What to work on:
Everything in the data below is left aside except the lines from the one containing "minor planet: a" through the one containing "- 2019 Education.com"; repeat those exactly.

Given information:

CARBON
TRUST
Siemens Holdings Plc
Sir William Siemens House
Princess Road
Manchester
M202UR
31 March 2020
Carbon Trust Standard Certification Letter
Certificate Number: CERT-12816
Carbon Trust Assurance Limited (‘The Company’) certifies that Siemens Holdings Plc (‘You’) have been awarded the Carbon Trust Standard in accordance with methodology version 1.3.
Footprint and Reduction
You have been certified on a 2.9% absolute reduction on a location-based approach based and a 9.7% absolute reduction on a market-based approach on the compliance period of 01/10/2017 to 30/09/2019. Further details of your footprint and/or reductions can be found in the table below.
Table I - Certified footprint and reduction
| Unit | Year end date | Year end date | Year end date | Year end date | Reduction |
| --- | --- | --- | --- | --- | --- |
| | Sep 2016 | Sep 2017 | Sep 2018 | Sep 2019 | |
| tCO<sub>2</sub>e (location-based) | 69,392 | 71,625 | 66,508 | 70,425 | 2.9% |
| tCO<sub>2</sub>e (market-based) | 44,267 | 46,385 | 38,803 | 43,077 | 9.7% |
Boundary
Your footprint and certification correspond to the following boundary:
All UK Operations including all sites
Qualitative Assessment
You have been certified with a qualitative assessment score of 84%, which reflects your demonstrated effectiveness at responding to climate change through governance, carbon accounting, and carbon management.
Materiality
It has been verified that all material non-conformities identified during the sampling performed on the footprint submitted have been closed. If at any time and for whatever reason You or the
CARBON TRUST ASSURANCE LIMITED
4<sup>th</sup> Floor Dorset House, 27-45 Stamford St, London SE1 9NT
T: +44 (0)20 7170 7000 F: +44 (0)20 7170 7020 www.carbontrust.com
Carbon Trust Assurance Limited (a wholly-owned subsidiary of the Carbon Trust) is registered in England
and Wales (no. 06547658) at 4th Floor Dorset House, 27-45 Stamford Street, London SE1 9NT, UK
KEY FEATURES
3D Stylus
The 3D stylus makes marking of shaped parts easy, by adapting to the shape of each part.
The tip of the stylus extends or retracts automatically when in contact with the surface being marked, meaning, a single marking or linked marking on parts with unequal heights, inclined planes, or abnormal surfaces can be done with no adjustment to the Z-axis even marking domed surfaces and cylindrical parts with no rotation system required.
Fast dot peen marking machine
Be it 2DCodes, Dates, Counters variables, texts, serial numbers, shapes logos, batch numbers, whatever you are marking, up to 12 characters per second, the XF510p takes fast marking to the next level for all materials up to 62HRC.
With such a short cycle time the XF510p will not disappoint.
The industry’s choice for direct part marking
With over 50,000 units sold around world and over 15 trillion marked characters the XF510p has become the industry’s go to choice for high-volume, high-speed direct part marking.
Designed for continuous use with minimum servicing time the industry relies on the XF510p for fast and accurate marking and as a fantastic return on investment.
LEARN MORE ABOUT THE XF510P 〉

* * *

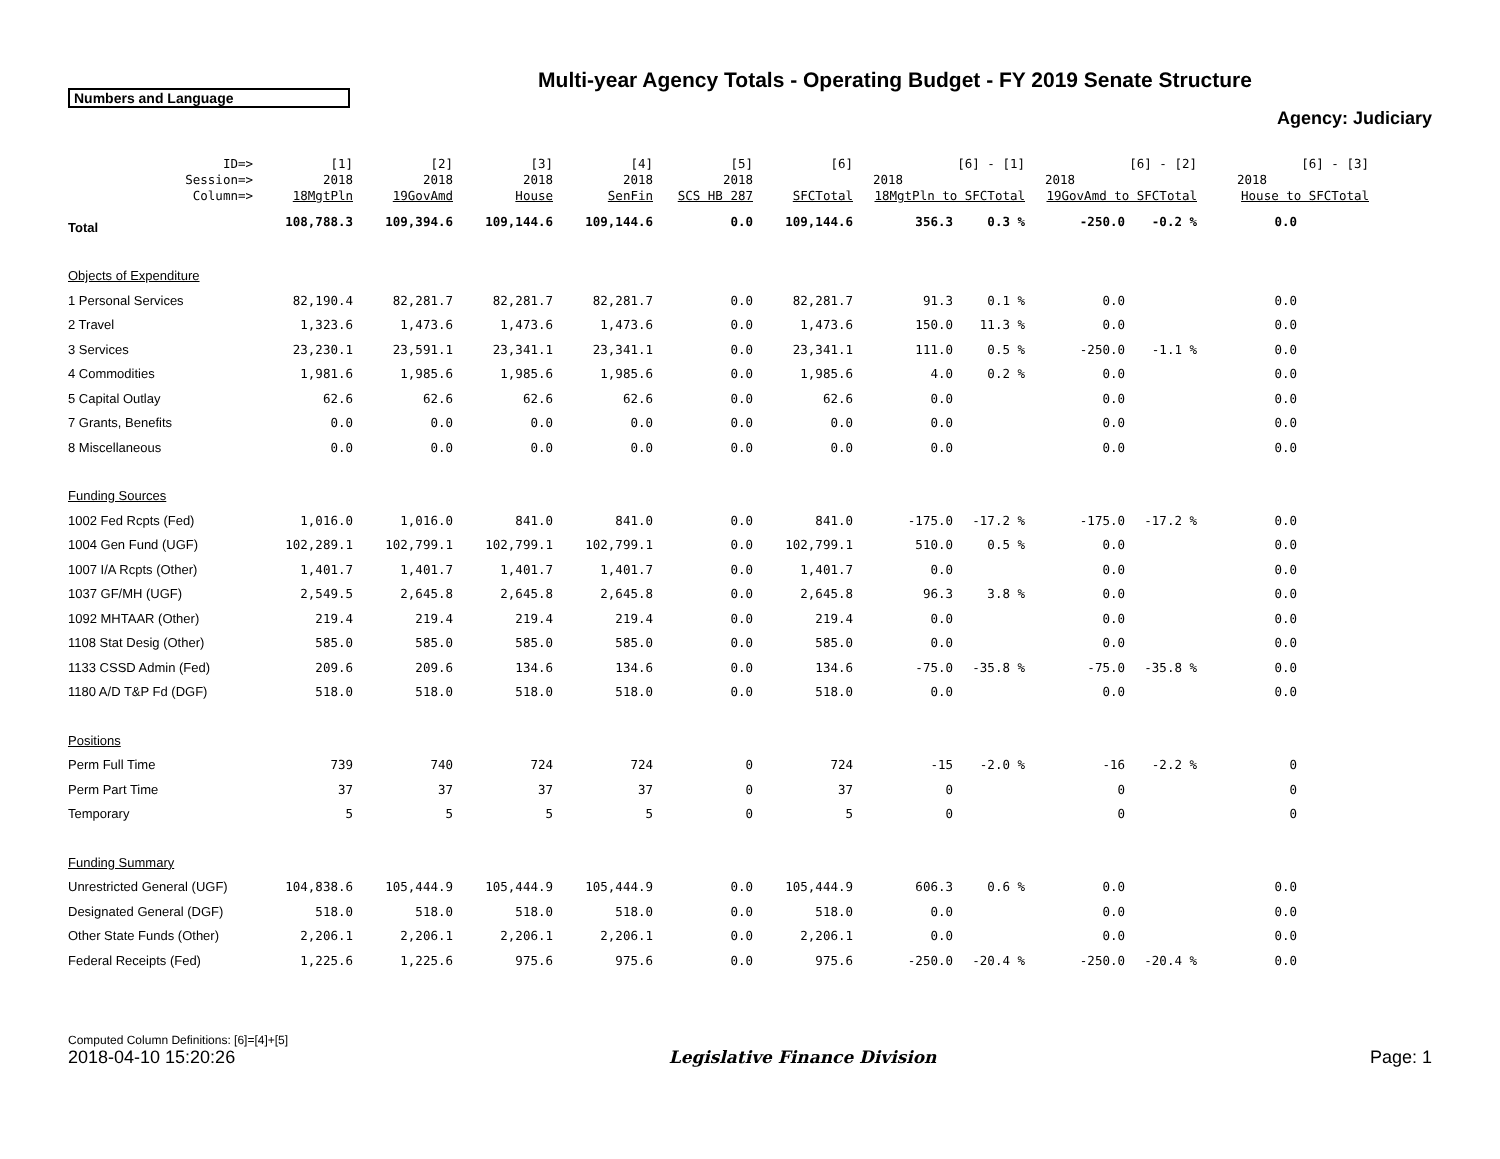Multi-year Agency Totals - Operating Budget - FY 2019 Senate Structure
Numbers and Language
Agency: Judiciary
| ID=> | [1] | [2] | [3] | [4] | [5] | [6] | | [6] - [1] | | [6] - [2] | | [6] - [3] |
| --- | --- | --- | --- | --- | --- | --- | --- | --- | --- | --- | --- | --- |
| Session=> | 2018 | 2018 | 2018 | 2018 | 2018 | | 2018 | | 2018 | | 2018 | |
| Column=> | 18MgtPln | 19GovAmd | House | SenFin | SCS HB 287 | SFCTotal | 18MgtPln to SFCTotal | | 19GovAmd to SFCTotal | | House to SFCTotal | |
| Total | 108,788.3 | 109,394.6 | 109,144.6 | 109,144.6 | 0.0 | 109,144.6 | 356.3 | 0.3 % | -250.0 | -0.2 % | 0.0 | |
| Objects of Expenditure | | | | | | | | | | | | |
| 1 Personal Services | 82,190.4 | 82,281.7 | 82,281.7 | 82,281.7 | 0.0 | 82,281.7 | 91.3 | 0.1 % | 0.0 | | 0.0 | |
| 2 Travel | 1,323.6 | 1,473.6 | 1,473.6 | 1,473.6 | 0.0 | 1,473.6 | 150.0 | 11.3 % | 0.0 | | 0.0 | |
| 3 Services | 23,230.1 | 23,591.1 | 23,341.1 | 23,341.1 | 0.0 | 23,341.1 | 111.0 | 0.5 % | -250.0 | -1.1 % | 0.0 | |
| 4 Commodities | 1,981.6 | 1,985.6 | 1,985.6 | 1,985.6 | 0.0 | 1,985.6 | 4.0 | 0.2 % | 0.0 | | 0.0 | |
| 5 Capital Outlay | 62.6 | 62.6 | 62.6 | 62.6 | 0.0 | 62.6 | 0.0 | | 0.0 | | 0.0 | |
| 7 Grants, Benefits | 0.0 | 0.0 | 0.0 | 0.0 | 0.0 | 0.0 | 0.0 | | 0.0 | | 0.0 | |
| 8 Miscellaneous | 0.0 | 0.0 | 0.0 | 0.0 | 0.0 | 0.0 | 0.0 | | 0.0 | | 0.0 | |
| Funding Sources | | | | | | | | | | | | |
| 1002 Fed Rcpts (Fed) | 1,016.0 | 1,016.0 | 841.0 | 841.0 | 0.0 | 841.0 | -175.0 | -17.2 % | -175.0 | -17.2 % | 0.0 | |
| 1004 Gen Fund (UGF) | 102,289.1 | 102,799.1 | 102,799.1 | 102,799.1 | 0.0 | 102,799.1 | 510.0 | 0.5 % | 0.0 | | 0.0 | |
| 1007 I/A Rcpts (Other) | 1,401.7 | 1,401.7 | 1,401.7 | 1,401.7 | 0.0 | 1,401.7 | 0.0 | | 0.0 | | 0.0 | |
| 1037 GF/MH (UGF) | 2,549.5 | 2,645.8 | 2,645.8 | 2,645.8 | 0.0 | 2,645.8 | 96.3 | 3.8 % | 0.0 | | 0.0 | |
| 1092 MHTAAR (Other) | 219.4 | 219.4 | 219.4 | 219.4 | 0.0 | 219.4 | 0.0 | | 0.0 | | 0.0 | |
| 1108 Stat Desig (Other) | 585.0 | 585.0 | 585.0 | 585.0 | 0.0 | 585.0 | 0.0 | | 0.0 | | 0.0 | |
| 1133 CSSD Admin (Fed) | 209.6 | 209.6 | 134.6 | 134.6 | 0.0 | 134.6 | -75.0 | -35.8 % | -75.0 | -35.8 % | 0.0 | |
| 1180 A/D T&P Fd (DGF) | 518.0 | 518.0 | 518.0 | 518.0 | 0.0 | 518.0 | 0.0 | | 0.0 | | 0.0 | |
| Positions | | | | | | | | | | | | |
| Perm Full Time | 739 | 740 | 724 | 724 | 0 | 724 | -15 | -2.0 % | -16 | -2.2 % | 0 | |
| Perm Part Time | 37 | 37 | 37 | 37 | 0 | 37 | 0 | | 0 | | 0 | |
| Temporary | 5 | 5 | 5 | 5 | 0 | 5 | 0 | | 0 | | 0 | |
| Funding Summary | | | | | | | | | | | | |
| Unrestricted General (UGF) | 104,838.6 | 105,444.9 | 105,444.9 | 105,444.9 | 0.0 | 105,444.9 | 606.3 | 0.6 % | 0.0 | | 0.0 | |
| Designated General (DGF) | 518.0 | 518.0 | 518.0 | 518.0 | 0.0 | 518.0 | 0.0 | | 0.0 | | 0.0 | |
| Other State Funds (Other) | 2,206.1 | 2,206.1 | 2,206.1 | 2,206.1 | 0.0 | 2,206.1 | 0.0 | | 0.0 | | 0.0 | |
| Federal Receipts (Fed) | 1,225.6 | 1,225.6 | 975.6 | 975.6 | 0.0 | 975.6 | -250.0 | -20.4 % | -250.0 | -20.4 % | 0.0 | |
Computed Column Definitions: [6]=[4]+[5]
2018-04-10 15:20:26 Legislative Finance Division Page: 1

==

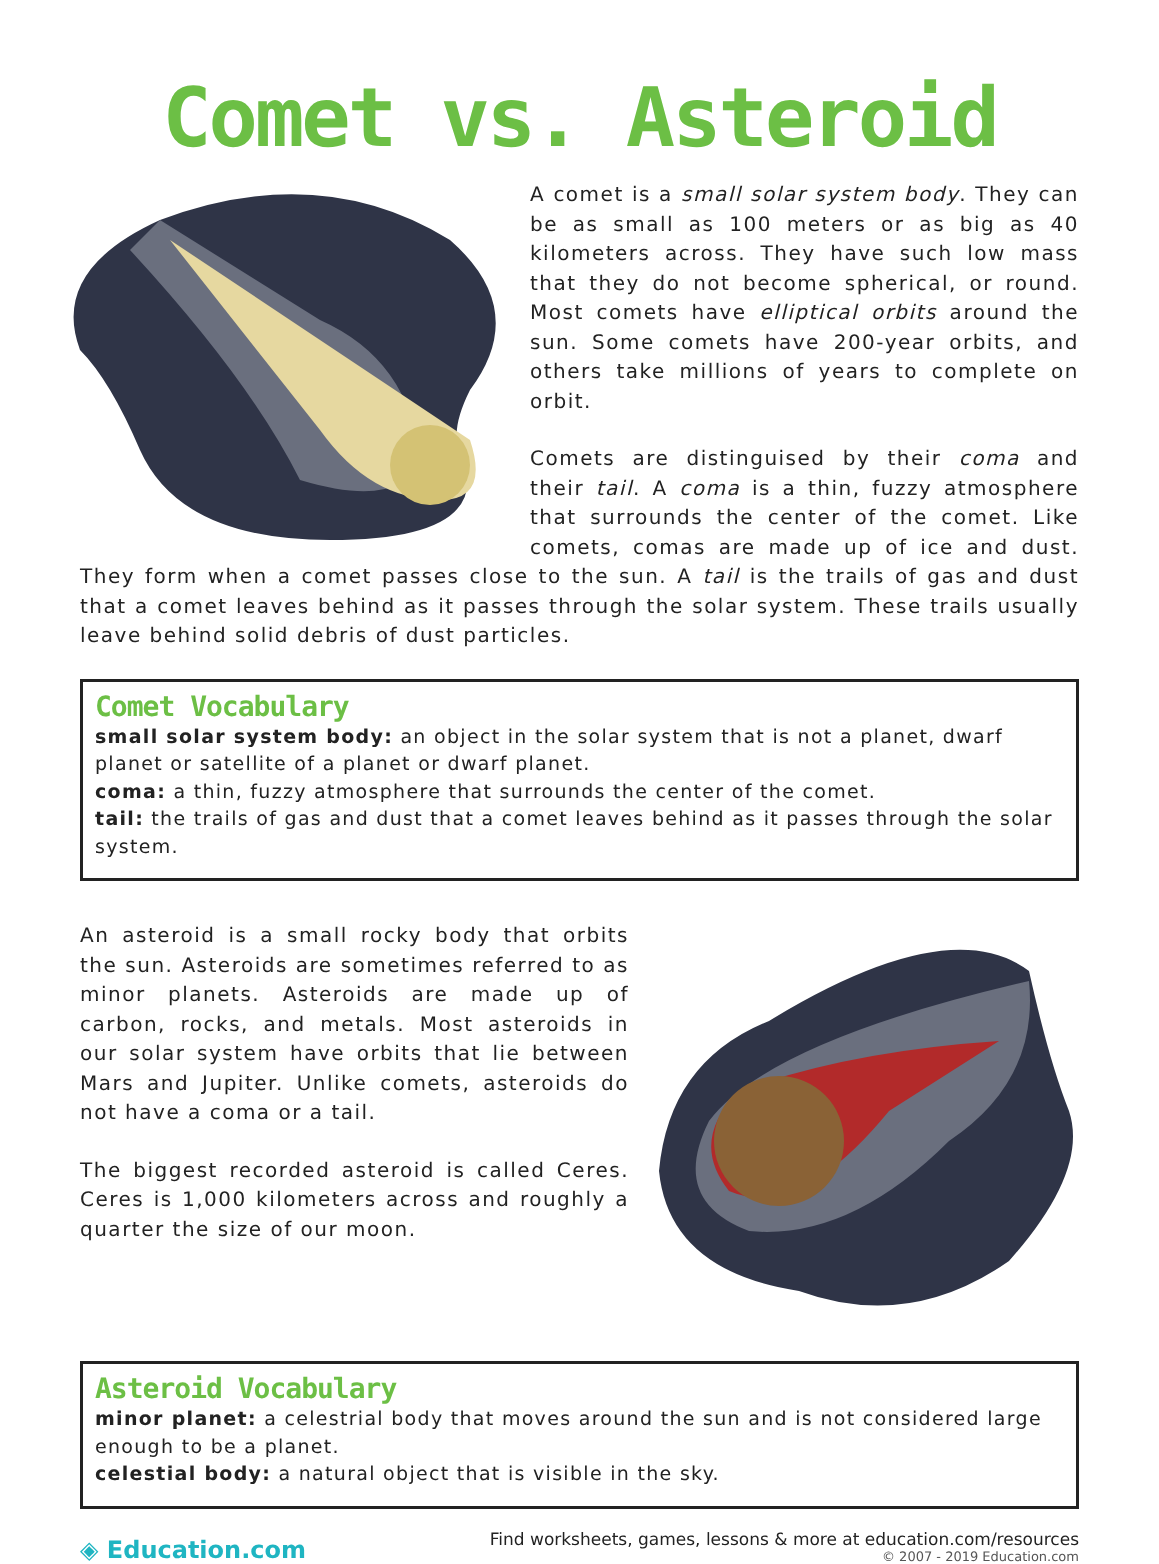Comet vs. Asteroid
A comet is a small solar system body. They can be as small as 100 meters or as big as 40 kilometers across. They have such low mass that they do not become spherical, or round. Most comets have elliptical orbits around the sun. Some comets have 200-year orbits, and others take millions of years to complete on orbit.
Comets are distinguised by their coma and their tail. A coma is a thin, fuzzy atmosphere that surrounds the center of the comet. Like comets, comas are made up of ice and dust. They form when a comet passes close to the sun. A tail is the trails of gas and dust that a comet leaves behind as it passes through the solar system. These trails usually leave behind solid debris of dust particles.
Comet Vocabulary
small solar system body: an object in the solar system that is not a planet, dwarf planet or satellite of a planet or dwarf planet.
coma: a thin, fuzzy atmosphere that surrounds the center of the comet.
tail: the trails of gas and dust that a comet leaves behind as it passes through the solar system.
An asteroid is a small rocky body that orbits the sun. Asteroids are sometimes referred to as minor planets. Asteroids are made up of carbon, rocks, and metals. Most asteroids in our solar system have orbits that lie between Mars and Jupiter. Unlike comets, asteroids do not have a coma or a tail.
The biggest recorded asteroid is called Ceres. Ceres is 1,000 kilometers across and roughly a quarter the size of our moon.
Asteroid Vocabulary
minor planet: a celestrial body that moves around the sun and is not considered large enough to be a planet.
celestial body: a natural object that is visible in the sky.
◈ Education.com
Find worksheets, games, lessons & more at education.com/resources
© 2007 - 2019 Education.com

Reply:
minor planet: a celestrial body that moves around the sun and is not considered large enough to be a planet.
celestial body: a natural object that is visible in the sky.
◈ Education.com
Find worksheets, games, lessons & more at education.com/resources
© 2007 - 2019 Education.com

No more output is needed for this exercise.